Android的话,在Android Studio上的configurations list中选择androidApp,直接连接真机或开启模拟器,点击Run->Run 'androidApp'即可。iOS的话,如果是第一次运行,需要打开Xcode,同意一些协议,然后回到Android Studio,configurations list中选择iosApp,直接运行即可。
效果如下:
编译过程详解
接下来我们来看一下shared模块是如何工作的。先关注一下shared模块的gradle文件:
plugins {
kotlin("multiplatform")
id("com.android.library")
}加载了multiplatform插件,并把此module作为lib输出。
kotlin {
android()
iosX64()
iosArm64()
iosSimulatorArm64()
}重点来了,这个是编译双端lib的关键。我们先看看android()是怎么编译Android的aar的:
Android编译过程
fun android() = android("android") { }
fun android(
name: String = "android",
configure: KotlinAndroidTarget.() -> Unit = { }
): KotlinAndroidTarget =
configureOrCreate(
name,
presets.getByName("android") as KotlinAndroidTargetPreset,
configure
)我们看到android()是创建了个KotlinAndroidTarget对象。我们找到插件multiplatform的入口类:AbstractKotlinMultiplatformPluginWrapper:
abstract class AbstractKotlinMultiplatformPluginWrapper : KotlinBasePluginWrapper() {
override fun getPlugin(project: Project): Plugin<Project> =
KotlinMultiplatformPlugin()
override val projectExtensionClass: KClass<out KotlinMultiplatformExtension>
get() = KotlinMultiplatformExtension::class
override fun whenBuildEvaluated(project: Project) {
project.runMissingAndroidTargetProjectConfigurationHealthCheck()

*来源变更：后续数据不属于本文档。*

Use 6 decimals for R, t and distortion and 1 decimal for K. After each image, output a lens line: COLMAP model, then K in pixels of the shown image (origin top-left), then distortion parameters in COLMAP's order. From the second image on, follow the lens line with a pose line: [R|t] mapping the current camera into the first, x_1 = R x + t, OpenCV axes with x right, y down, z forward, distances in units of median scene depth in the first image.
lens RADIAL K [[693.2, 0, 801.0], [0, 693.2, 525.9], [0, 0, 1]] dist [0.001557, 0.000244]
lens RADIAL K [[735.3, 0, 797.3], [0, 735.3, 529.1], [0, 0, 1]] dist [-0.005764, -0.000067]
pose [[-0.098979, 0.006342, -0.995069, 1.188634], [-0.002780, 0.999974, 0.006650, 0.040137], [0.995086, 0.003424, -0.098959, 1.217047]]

project.runMissingKotlinTargetsProjectConfigurationHealthCheck()
project.runDisabledCInteropCommonizationOnHmppProjectConfigurationHealthCheck()
}
}返回一个KotlinMultiplatformPlugin对象。KotlinMultiplatformPlugin继承Plugin,我们直接看apply()方法的实现:
override fun apply(project: Project) {
//...
setupDefaultPresets(project)
customizeKotlinDependencies(project)
configureSourceSets(project)
//...截取重要的部分,看setupDefaultPresets(project)的实现:
fun setupDefaultPresets(project: Project) {
with(project.multiplatformExtension.presets) {
add(KotlinJvmTargetPreset(project))
add(KotlinJsTargetPreset(project).apply { irPreset = null })
add(KotlinJsIrTargetPreset(project, isWasm = false).apply { mixedMode = false })
add(
KotlinJsTargetPreset(project).apply {
irPreset = KotlinJsIrTargetPreset(project, isWasm = false)

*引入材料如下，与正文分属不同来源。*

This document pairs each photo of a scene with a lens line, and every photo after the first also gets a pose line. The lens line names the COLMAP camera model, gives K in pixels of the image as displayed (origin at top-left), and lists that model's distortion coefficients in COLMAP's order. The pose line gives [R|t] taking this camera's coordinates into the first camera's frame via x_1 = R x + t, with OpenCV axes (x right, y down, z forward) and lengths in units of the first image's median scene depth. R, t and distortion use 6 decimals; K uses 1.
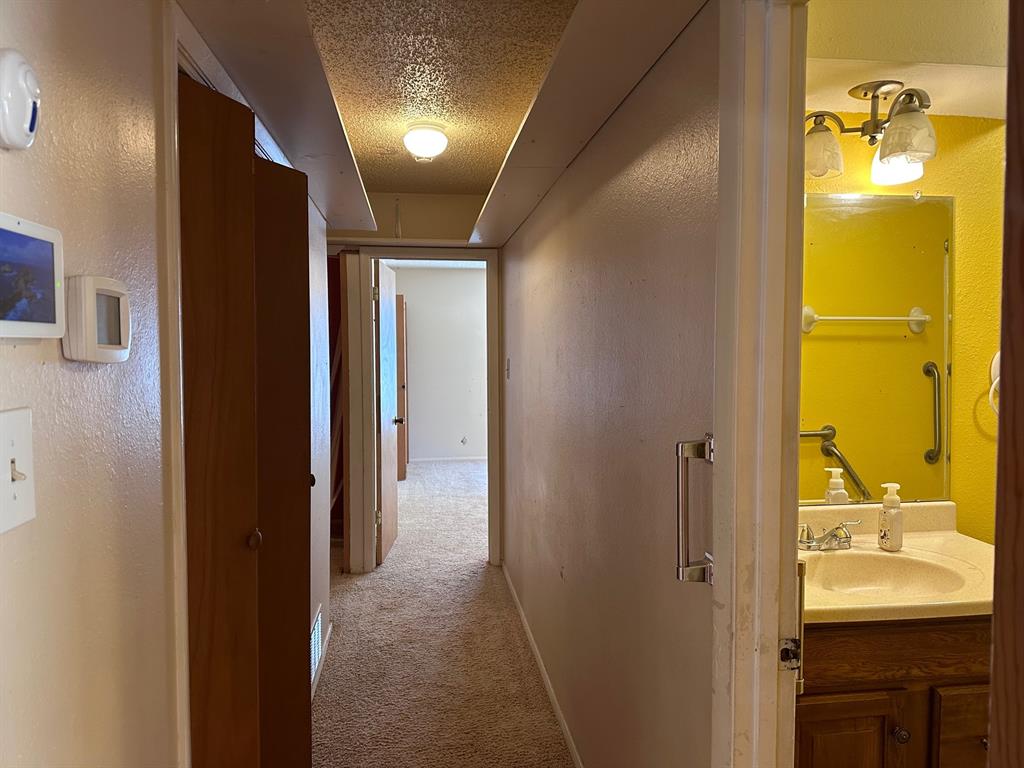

.apply { mixedMode = true }
}
)
add(KotlinJsIrTargetPreset(project, isWasm = true).apply { mixedMode = false })
add(KotlinAndroidTargetPreset(project))
add(KotlinJvmWithJavaTargetPreset(project))
// Note: modifying these sets should also be reflected in the DSL code generator, see 'presetEntries.kt'
val nativeTargetsWithHostTests = setOf(LINUX_X64, MACOS_X64, MACOS_ARM64, MINGW_X64)

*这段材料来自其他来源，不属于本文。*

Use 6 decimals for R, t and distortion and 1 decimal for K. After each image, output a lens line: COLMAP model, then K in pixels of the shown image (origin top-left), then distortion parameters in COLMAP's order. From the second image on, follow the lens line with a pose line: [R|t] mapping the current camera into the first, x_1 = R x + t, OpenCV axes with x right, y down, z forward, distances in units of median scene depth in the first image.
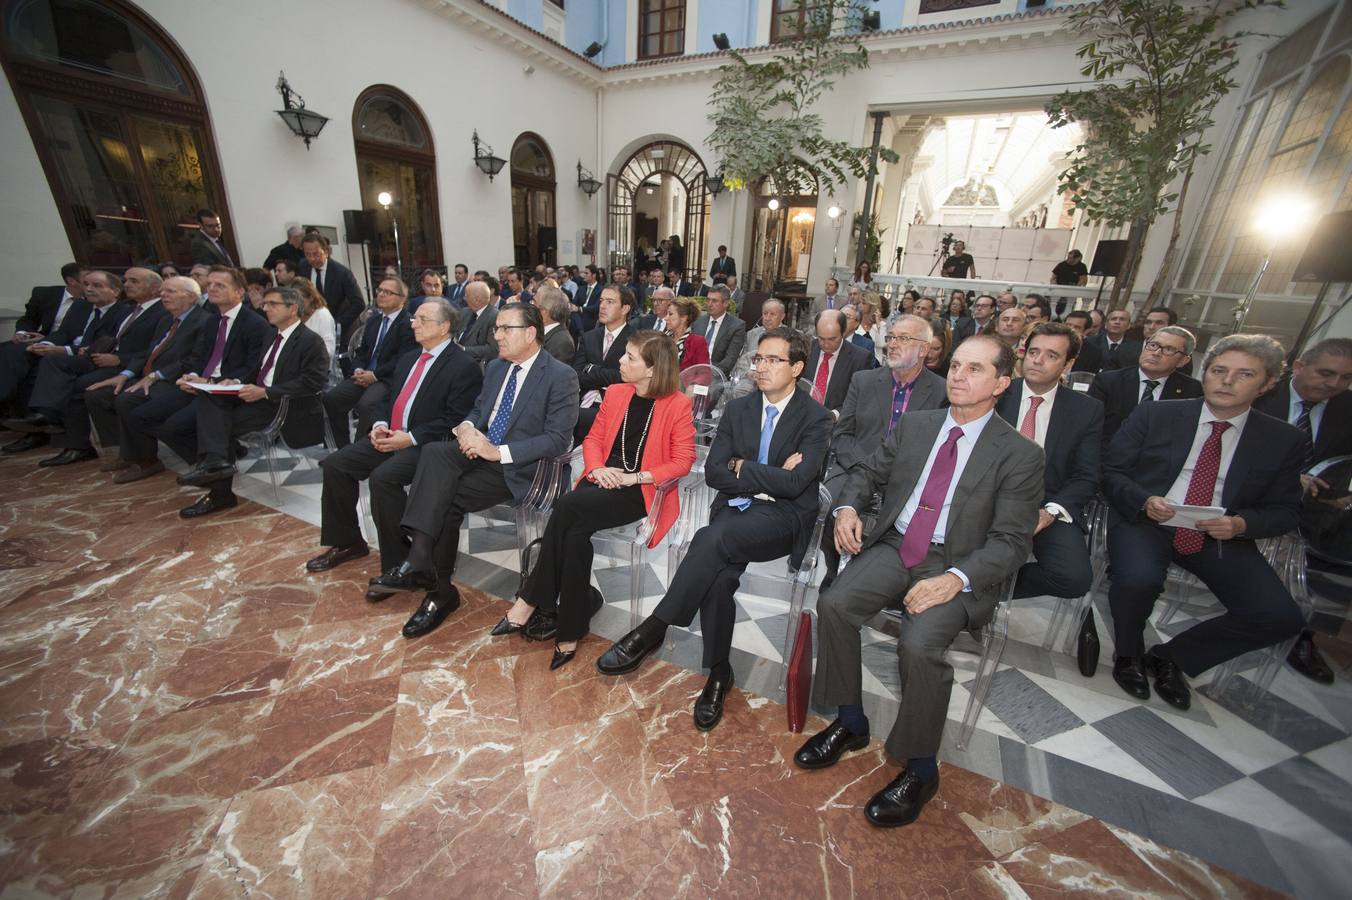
lens RADIAL K [[536.9, 0, 665.0], [0, 536.9, 447.3], [0, 0, 1]] dist [-0.065334, 0.029978]
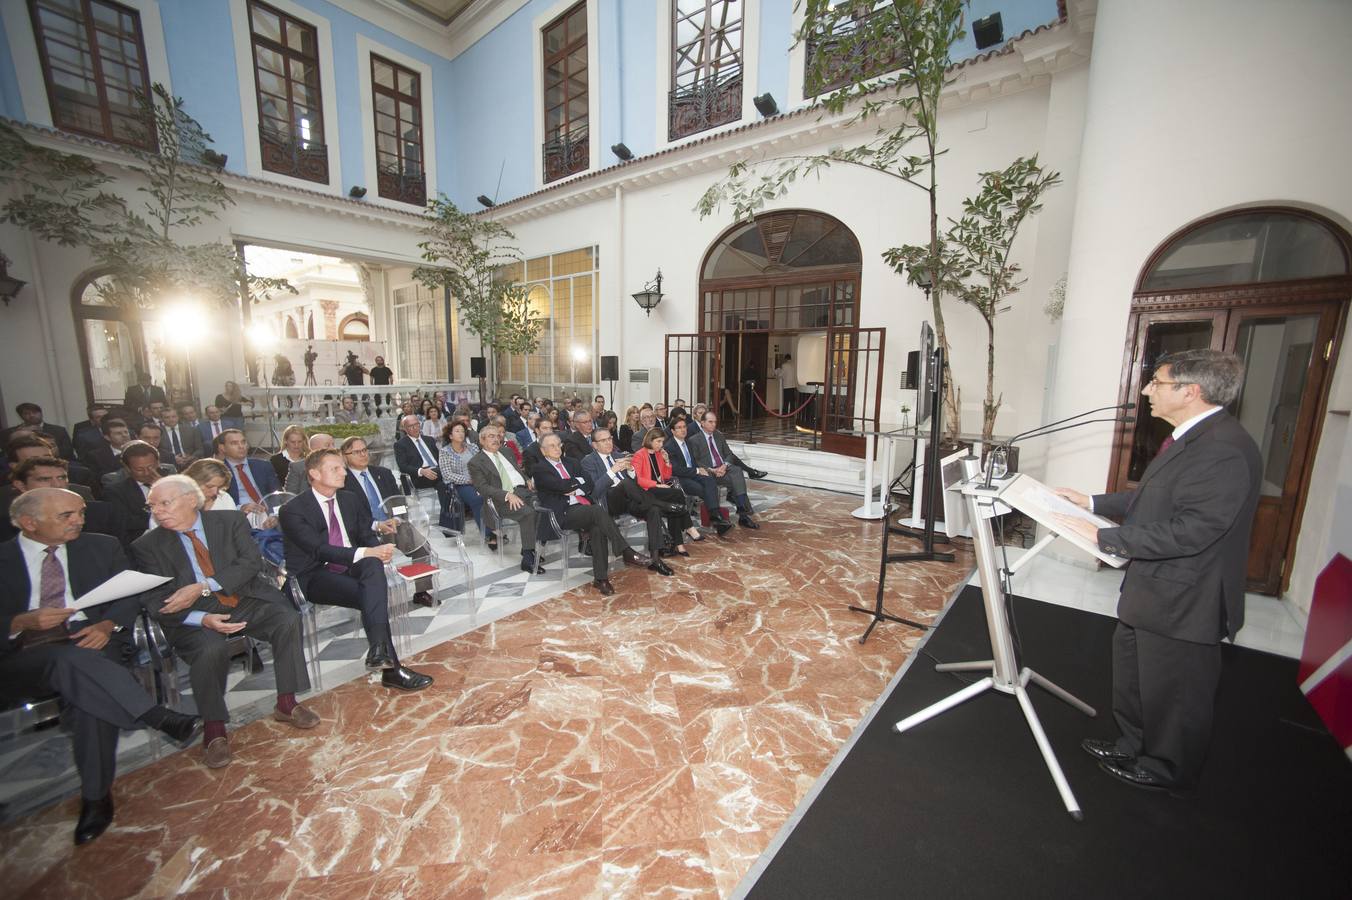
lens RADIAL K [[536.9, 0, 665.0], [0, 536.9, 447.3], [0, 0, 1]] dist [-0.065334, 0.029978]
pose [[0.217250, -0.178087, 0.959733, -2.552763], [0.329728, 0.938811, 0.099566, -0.357952], [-0.918739, 0.294820, 0.262677, 0.274576]]
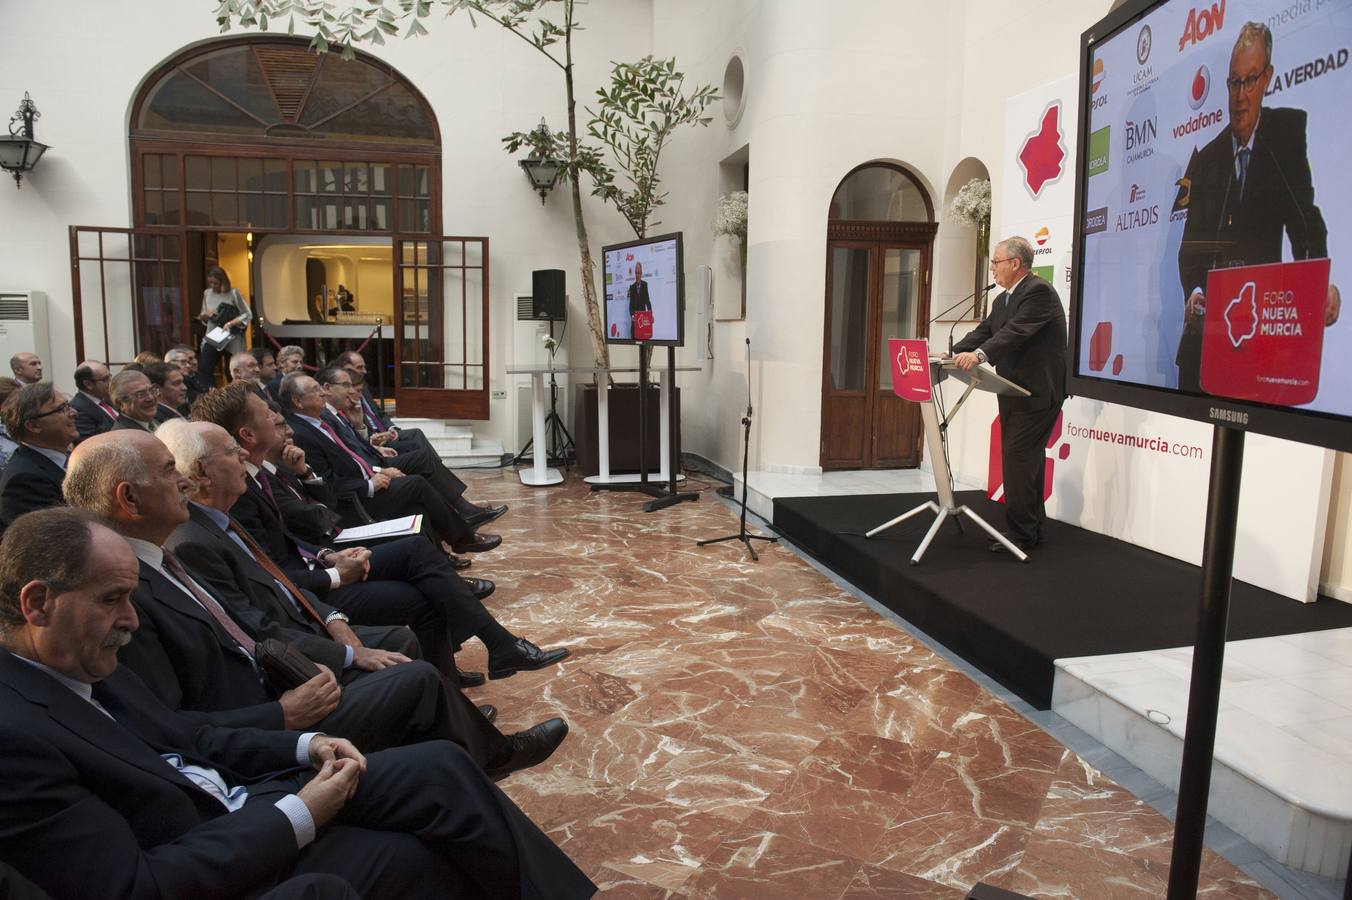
lens RADIAL K [[924.9, 0, 673.8], [0, 924.9, 451.0], [0, 0, 1]] dist [-0.047741, -0.006102]
pose [[-0.638153, -0.147980, 0.755555, -2.847840], [0.225720, 0.902273, 0.367362, -0.793605], [-0.736079, 0.404976, -0.542386, 1.879970]]
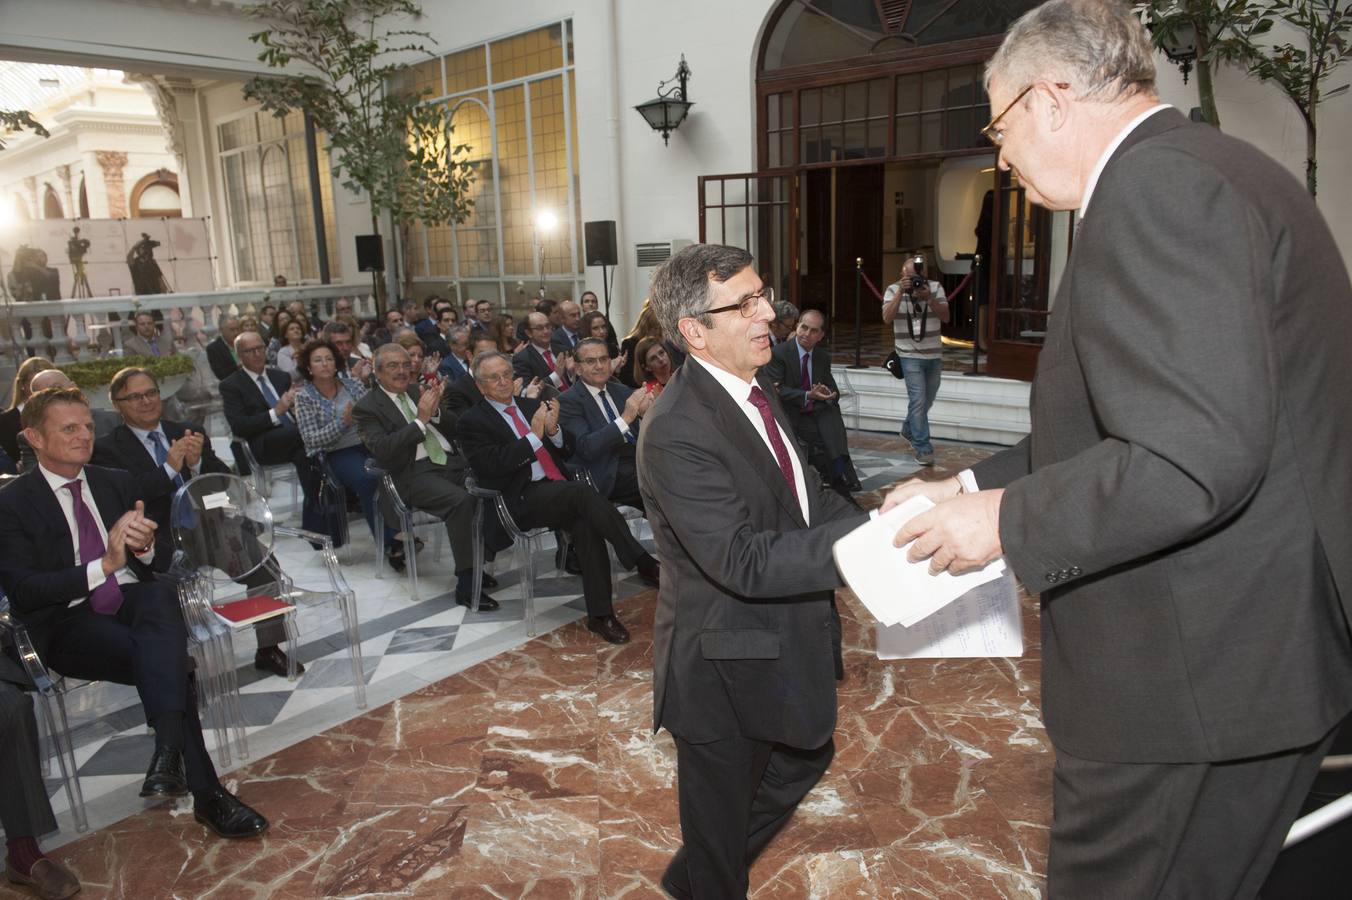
lens RADIAL K [[923.1, 0, 671.6], [0, 923.1, 451.0], [0, 0, 1]] dist [-0.048975, -0.003318]
pose [[0.245526, -0.249642, 0.936694, -2.408144], [0.366394, 0.918492, 0.148752, -0.302861], [-0.897481, 0.306677, 0.316981, 0.325281]]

val nativeTargetsWithSimulatorTests =
setOf(IOS_X64, IOS_SIMULATOR_ARM64, WATCHOS_X86, WATCHOS_X64, WATCHOS_SIMULATOR_ARM64, TVOS_X64, TVOS_SIMULATOR_ARM64)
HostManager().targets
.forEach { (_, konanTarget) ->
val targetToAdd = when (konanTarget) {
in nativeTargetsWithHostTests ->
KotlinNativeTargetWithHostTestsPreset(konanTarget.presetName, project, konanTarget)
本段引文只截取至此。